Repeat exactly the line that contains "vfov_deg: 48.2" and every line after it, down to the last line of the entries below. Do not include pictures.

## [Record excerpts]
..............................

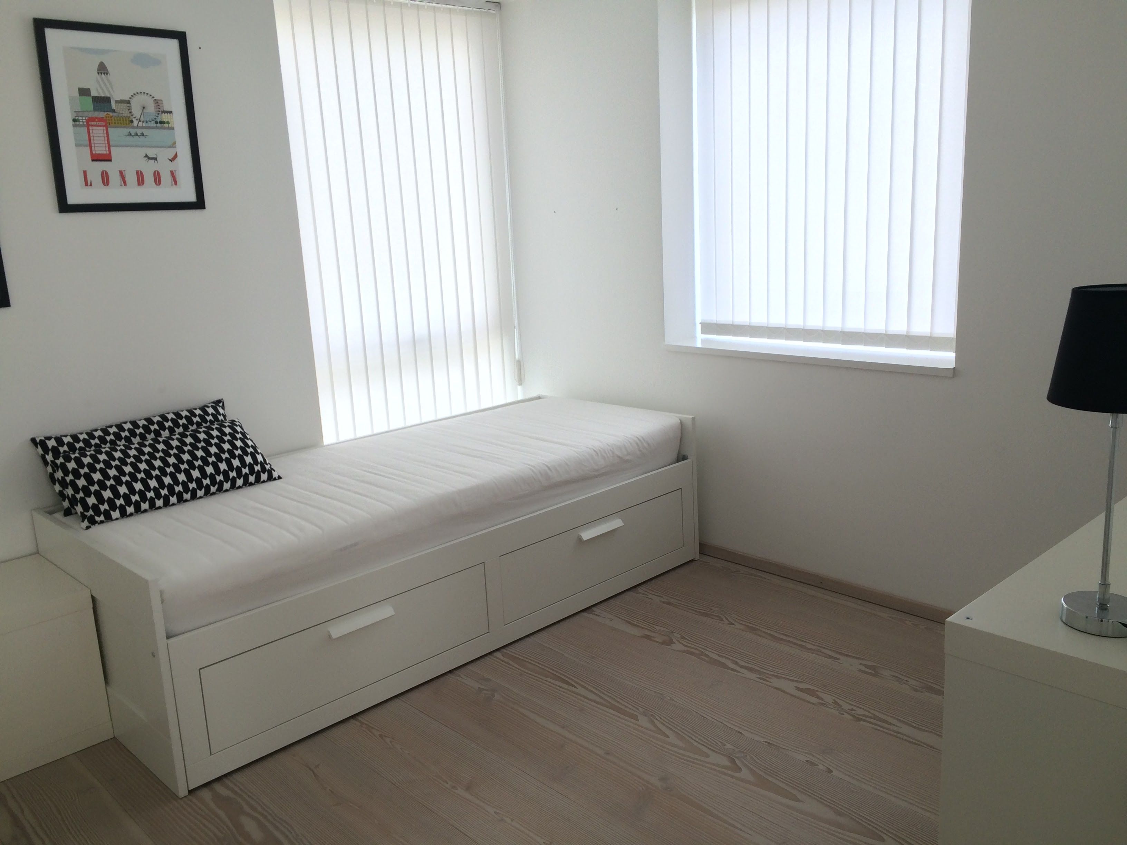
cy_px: 422
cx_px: 564
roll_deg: +2.5
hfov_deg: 61.7
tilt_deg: -12.9
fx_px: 944
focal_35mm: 29
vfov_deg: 48.2
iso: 50
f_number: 2.2
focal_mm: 4.15
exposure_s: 1/100
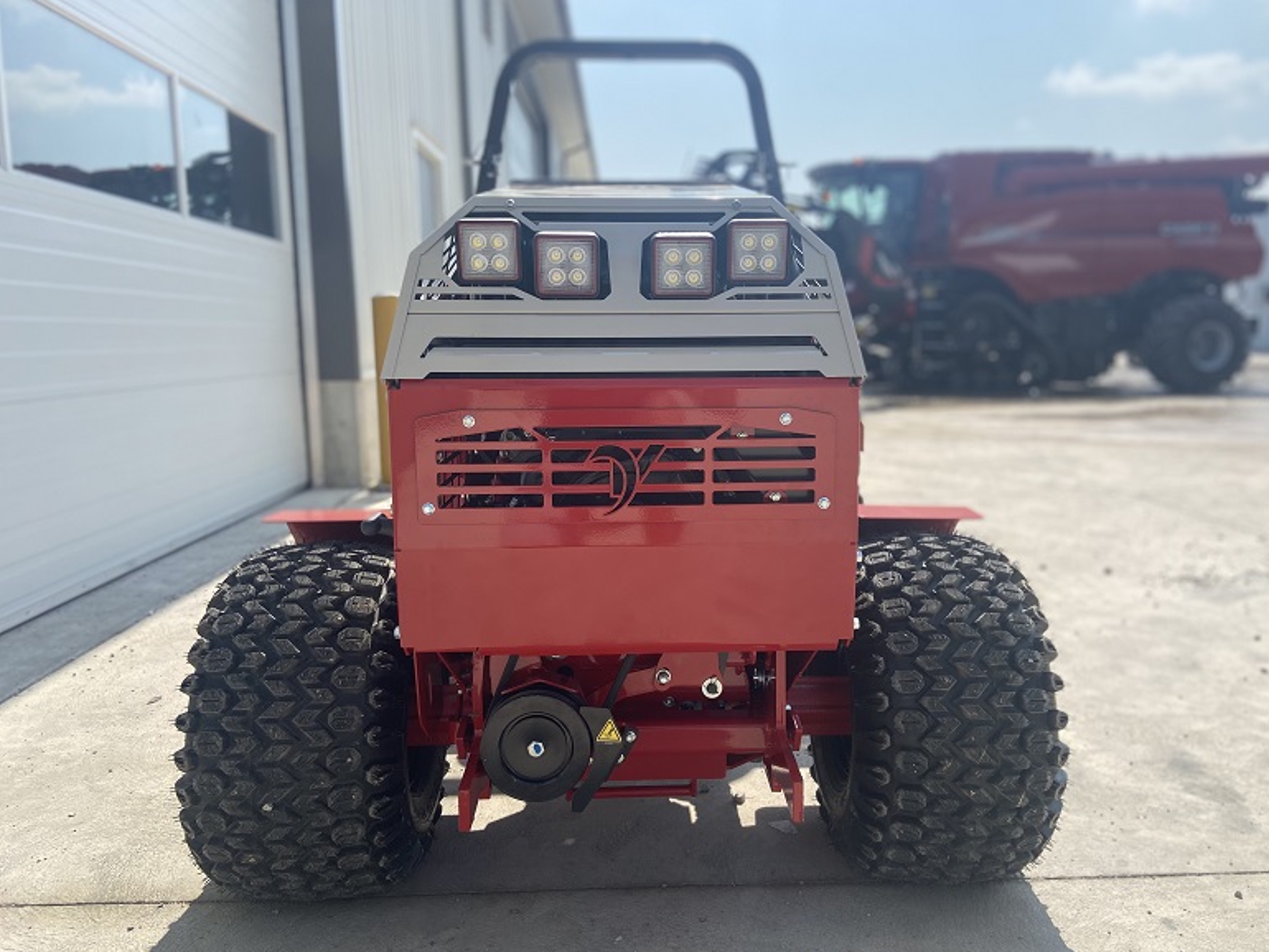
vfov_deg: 51.4
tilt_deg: -7.9
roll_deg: +1.3
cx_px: 658
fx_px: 990
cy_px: 468
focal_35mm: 27
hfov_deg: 65.3
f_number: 1.8
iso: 32
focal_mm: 4.25
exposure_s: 1/2890
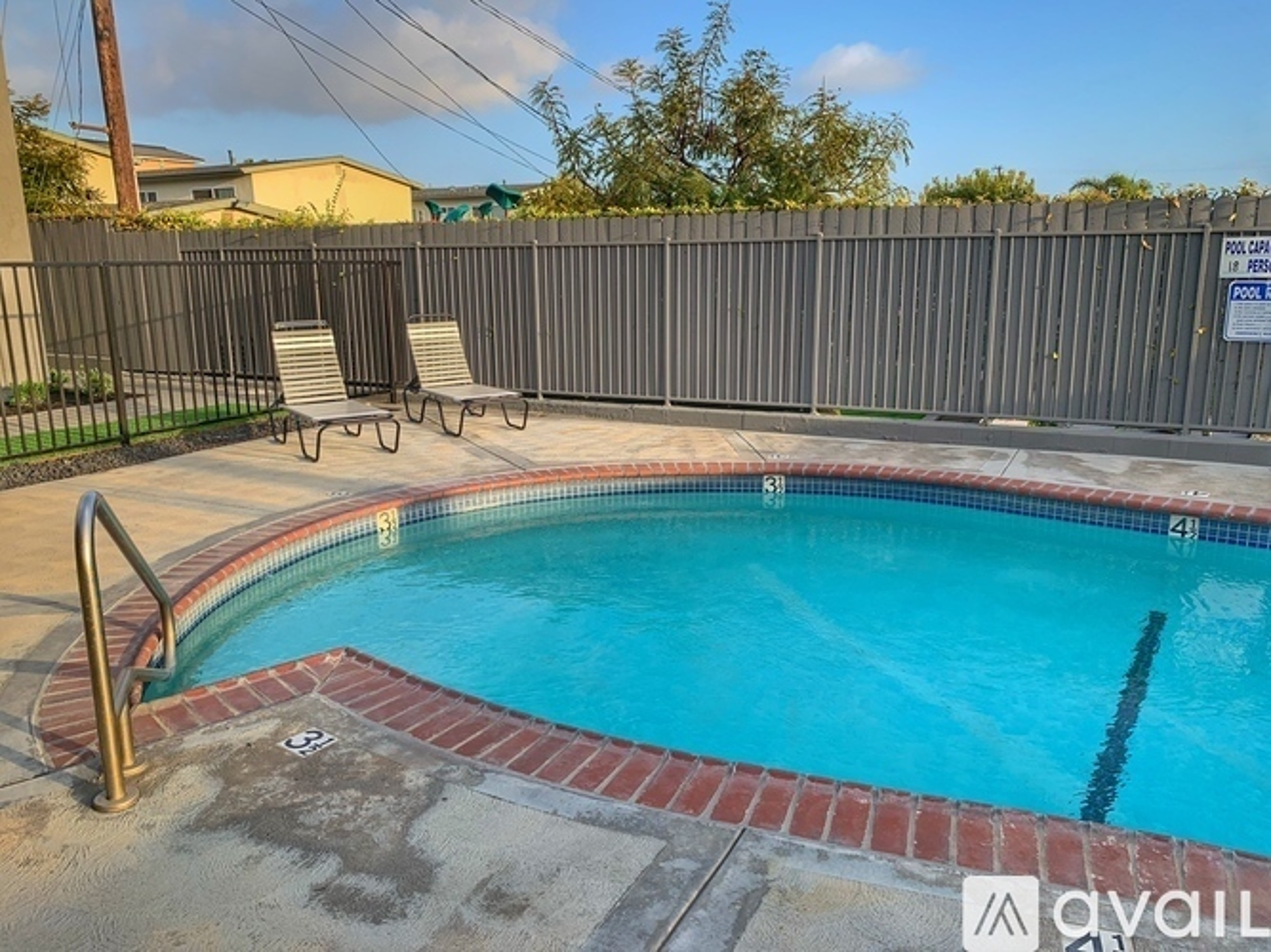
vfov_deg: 53.0
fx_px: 954
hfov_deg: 67.3
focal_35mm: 26
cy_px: 476
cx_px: 636
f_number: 1.8
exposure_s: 1/647
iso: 25
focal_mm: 4.25
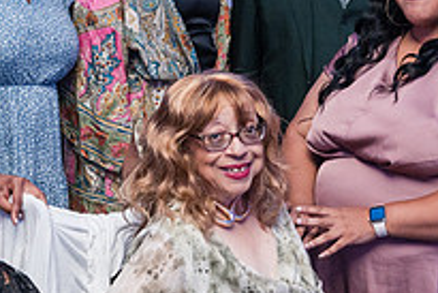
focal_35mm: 102
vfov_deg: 13.4
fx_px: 1242
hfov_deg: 19.8
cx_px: 103
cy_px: 138
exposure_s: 1/250
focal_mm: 36
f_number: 6.3
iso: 6400
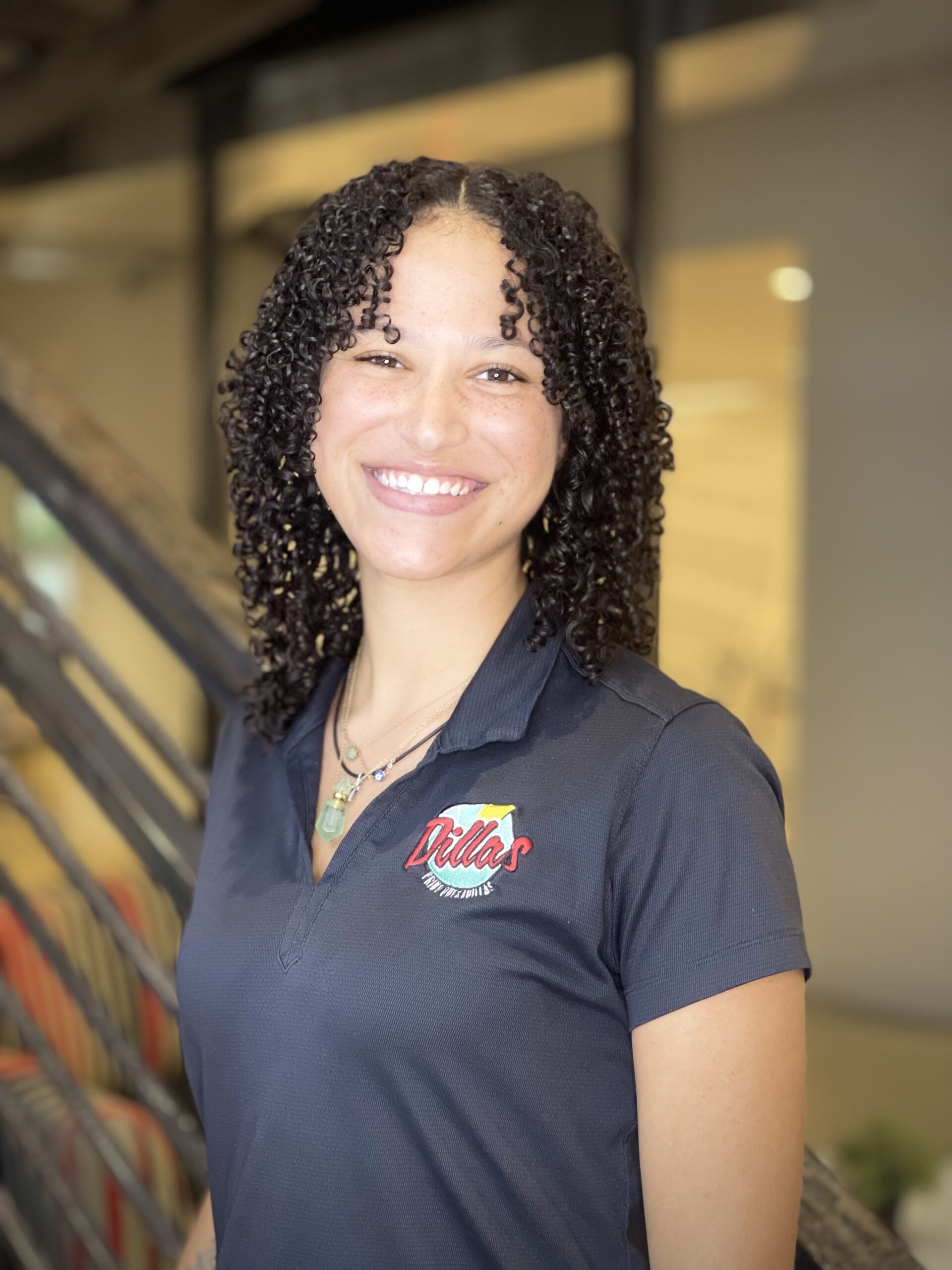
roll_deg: -0.1
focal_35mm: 64
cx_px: 476
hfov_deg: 22.9
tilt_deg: -3.3
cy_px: 635
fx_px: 2347
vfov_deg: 30.3
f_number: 2.2
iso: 125
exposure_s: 1/40
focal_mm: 7.5
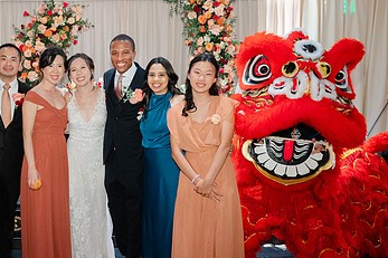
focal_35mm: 49
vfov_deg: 27.4
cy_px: 154
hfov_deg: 38.8
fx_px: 528
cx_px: 78
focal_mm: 28
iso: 1600
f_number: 3.2
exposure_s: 1/125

..............................

## [Answer to the problem]
vfov_deg: 48.2
iso: 50
f_number: 2.2
focal_mm: 4.15
exposure_s: 1/100
vfov_deg: 51.4
tilt_deg: -7.9
roll_deg: +1.3
cx_px: 658
fx_px: 990
cy_px: 468
focal_35mm: 27
hfov_deg: 65.3
f_number: 1.8
iso: 32
focal_mm: 4.25
exposure_s: 1/2890
vfov_deg: 53.0
fx_px: 954
hfov_deg: 67.3
focal_35mm: 26
cy_px: 476
cx_px: 636
f_number: 1.8
exposure_s: 1/647
iso: 25
focal_mm: 4.25
focal_35mm: 102
vfov_deg: 13.4
fx_px: 1242
hfov_deg: 19.8
cx_px: 103
cy_px: 138
exposure_s: 1/250
focal_mm: 36
f_number: 6.3
iso: 6400
roll_deg: -0.1
focal_35mm: 64
cx_px: 476
hfov_deg: 22.9
tilt_deg: -3.3
cy_px: 635
fx_px: 2347
vfov_deg: 30.3
f_number: 2.2
iso: 125
exposure_s: 1/40
focal_mm: 7.5
focal_35mm: 49
vfov_deg: 27.4
cy_px: 154
hfov_deg: 38.8
fx_px: 528
cx_px: 78
focal_mm: 28
iso: 1600
f_number: 3.2
exposure_s: 1/125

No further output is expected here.